## ZU VERWENDENDE EINTRÄGE
========================================================================
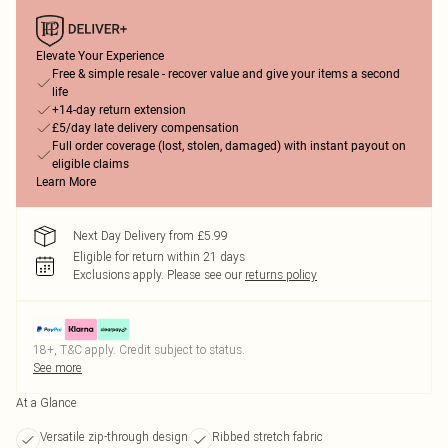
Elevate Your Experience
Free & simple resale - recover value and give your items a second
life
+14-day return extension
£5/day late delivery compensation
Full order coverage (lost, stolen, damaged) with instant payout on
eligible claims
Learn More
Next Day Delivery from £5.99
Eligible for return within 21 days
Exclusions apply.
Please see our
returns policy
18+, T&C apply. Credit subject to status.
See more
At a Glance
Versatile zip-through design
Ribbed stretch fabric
========================================================================
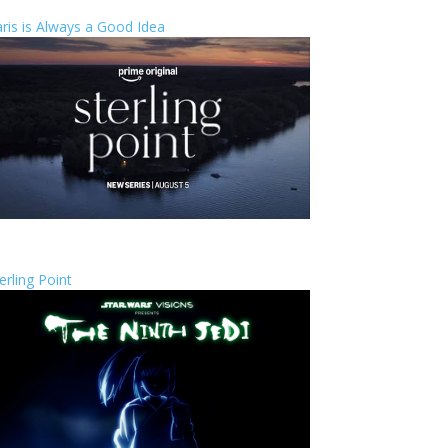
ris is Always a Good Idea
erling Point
========================================================================
Zitiere aus den Einträgen oben wörtlich die Zeilen zwischen der Zeile mit „Elevate Your Experience“ und der Zeile mit „Ribbed stretch fabric“, beide eingeschlossen.

Elevate Your Experience
Free & simple resale - recover value and give your items a second
life
+14-day return extension
£5/day late delivery compensation
Full order coverage (lost, stolen, damaged) with instant payout on
eligible claims
Learn More
Next Day Delivery from £5.99
Eligible for return within 21 days
Exclusions apply.
Please see our
returns policy
18+, T&C apply. Credit subject to status.
See more
At a Glance
Versatile zip-through design
Ribbed stretch fabric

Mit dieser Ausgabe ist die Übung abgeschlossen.